Extracting one barrel of bitumen requires 2-5 barrels of fresh water. Less than 10% of the water withdrawn from the Athabasca River is returned, threatening the long term survival of numerous fish, songbird and waterfowl species. Current withdrawals from the Athabasca River for oil sands development are twice the amount used annually by the population of Calgary. The Pembina Institute predicts that withdrawals may increase by 50% within 6 years. Future demand for groundwater is also expected to increase exponentially.
On average, one barrel’s extraction requires enough natural gas to heat a Canadian home for 1.5-5.5 days, and the removal of four tons of earth. While processed sand must be replaced and the site reclaimed, in 40+ years of oil sands operations, not a single acre has received a reclamation certificate from the Canadian government.
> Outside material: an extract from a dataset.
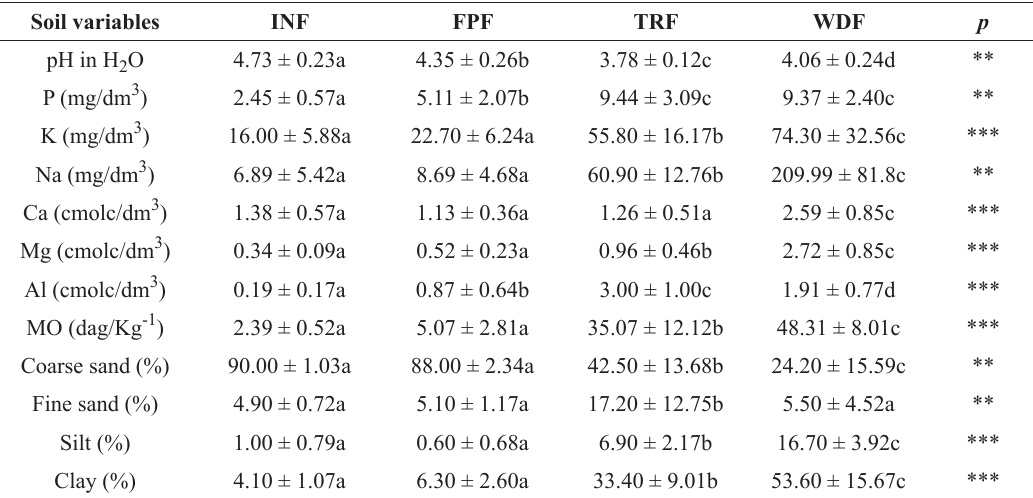
Chemical and physical soil variables (0-10) in four forest types analyzed in Jacarenema Natural Municipal Park, Vila Velha, Brazil. p = significance level. INF=Inundated Forest; FPF=Floodplain Forest; TRF=Transitional Forest; WDF=Well-drainedForest. Each line shows the value of the soil variable in each forest type. Similar letters denote values that could not be differentiated by the Tukey test (p ≤0.05).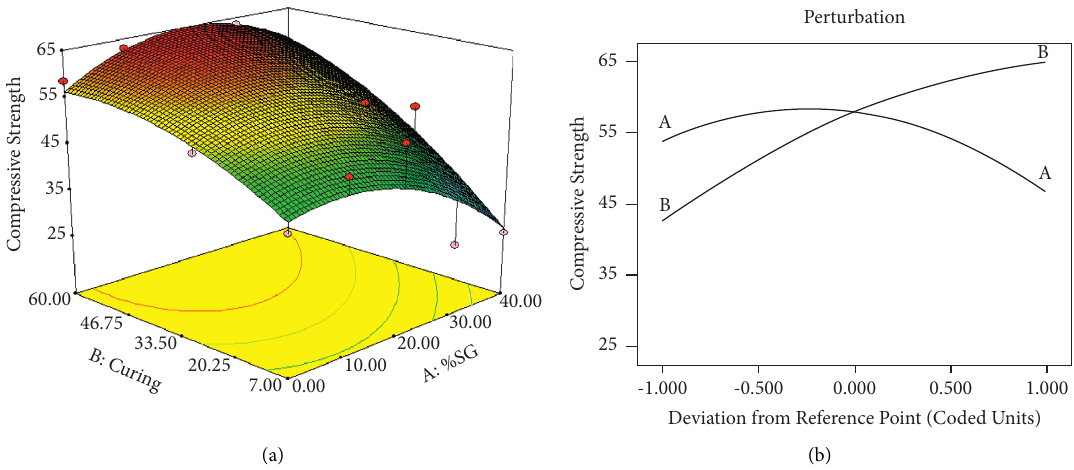
Figure 10: Response surface plots (a) and perturbation plots (b) indicating the relationship between spent garnet content and curing days with respect to compressive strength.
Oil sands have made Alberta the largest emitter of industrial pollutants in Canada. They are the fastest growing source of Canada’s greenhouse gas emissions, generating 3x the amount during production as conventional oil. These emissions may more than quadruple by 2015.
RESOLVED
Shareholders request that an independent committee of the Board prepare a report (at reasonable cost and omitting proprietary information) on the environmental damage that would result from the company’s expanding oil sands operations in the Canadian boreal forest. The report should consider the implications of a policy of discontinuing these expansions and should be available to investors by May 2009.
SUPPORTING STATEMENT
The requested report should discuss the intense environmental and social impacts of oils sands operations that occur despite best efforts at mitigation, including: greenhouse gas emissions, water resources, biodiversity, and social impacts upon Albertans, including indigenous populations.